Department of Mathematics, Sheffield University, Sheffield S3 7RH, UK.
Genome Biol Evol. 2024 Nov 1;16(11). doi: 10.1093/gbe/evae209.
Over the past decade, sequencing data generated by large microbiome projects showed that taxa exhibit patchy geographical distribution, raising questions about the geospatial dynamics that shape natural microbiomes and the spread of antimicrobial resistance genes. Answering these questions requires distinguishing between local and nonlocal microorganisms and identifying the source sites for the latter. Predicting the source sites and migration routes of microbiota has been envisioned for decades but was hampered by the lack of data, tools, and understanding of the processes governing biodiversity. State-of-the-art biogeographical tools suffer from low resolution and cannot predict biogeographical patterns at a scale relevant to ecological, medical, or epidemiological applications. Analyzing urban, soil, and marine microorganisms, we found that some taxa exhibit regional-specific composition and abundance, suggesting they can be used as biogeographical biomarkers. We developed the microbiome geographic population structure, a machine learning-based tool that utilizes microbial relative sequence abundances to yield a fine-scale source site for microorganisms. Microbiome geographic population structure predicted the source city for 92% of the samples and the within-city source for 82% of the samples, though they were often only a few hundred meters apart. Microbiome geographic population structure also predicted soil and marine sampling sites for 86% and 74% of the samples, respectively. We demonstrated that microbiome geographic population structure differentiated local from nonlocal microorganisms and used it to trace the global spread of antimicrobial resistance genes. Microbiome geographic population structure's ability to localize samples to their water body, country, city, and transit stations opens new possibilities in tracing microbiomes and has applications in forensics, medicine, and epidemiology.

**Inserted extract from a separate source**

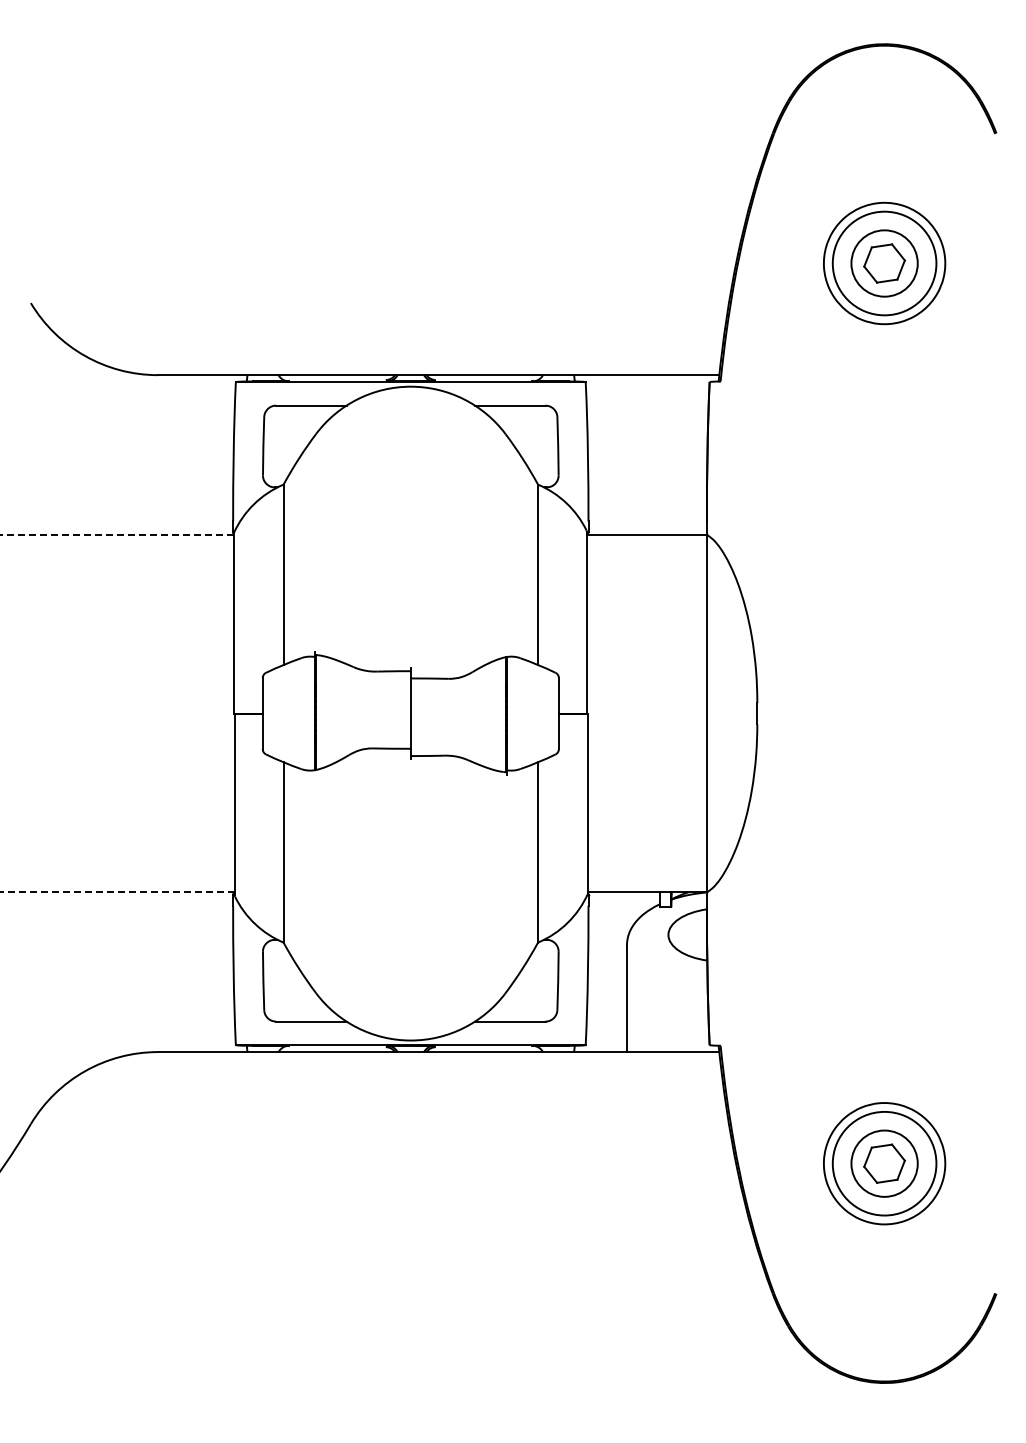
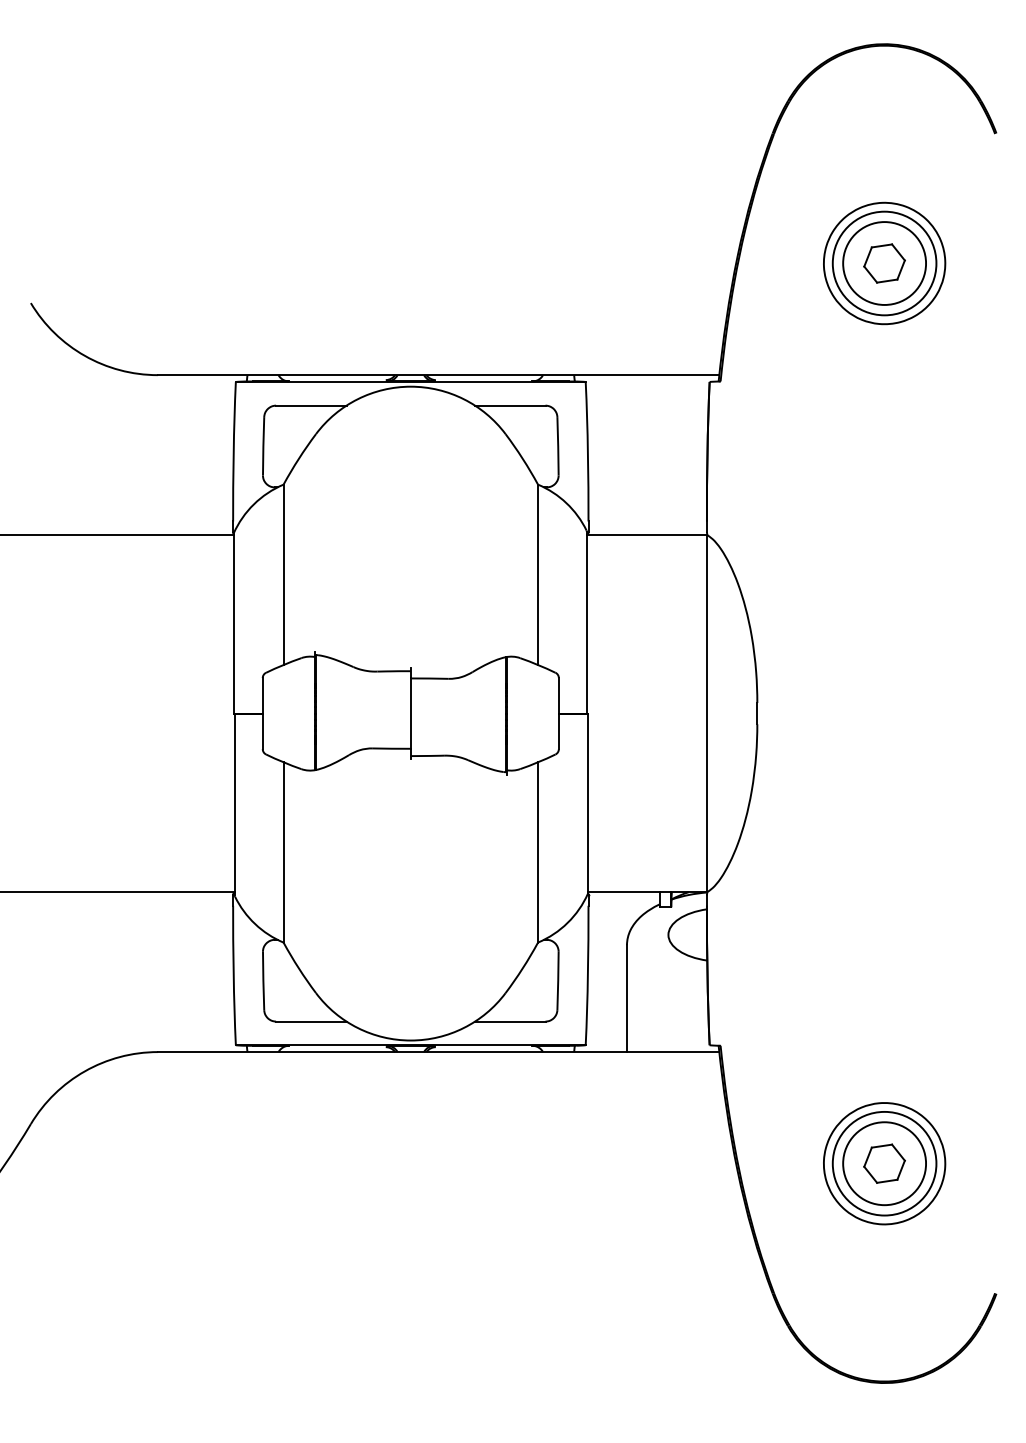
circle at (884, 263) diameter: 66 px -> 83 px
line at (116, 535): dashed -> solid
line at (116, 892): dashed -> solid
circle at (884, 1163) diameter: 66 px -> 83 px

在过去的十年中,大型微生物组项目产生的测序数据表明,分类群表现出斑块状的地理分布,这引发了关于塑造自然微生物组和抗生素耐药基因传播的地理空间动态的问题。回答这些问题需要区分本地和非本地微生物,并确定后者的来源地点。几十年来,人们一直设想预测微生物群的来源地点和迁移路线,但由于缺乏数据、工具以及对控制生物多样性的过程的理解,这一设想一直受到阻碍。最先进的生物地理工具分辨率较低,无法预测与生态、医学或流行病学应用相关的生物地理模式。通过分析城市、土壤和海洋微生物,我们发现一些分类群表现出特定区域的组成和丰度,这表明它们可以用作生物地理生物标志物。我们开发了微生物组地理种群结构,这是一种基于机器学习的工具,利用微生物相对序列丰度来确定微生物的精细来源地点。微生物组地理种群结构预测了 92%的样本的来源城市,以及 82%的样本的城市内来源,尽管它们通常只有几百米远。微生物组地理种群结构还分别预测了土壤和海洋采样点,分别为 86%和 74%的样本。我们证明了微生物组地理种群结构能够区分本地和非本地微生物,并利用它来追踪抗生素耐药基因的全球传播。微生物组地理种群结构能够将样本定位到其水体、国家、城市和中转站的能力,为追踪微生物组开辟了新的可能性,并在法医学、医学和流行病学中有应用。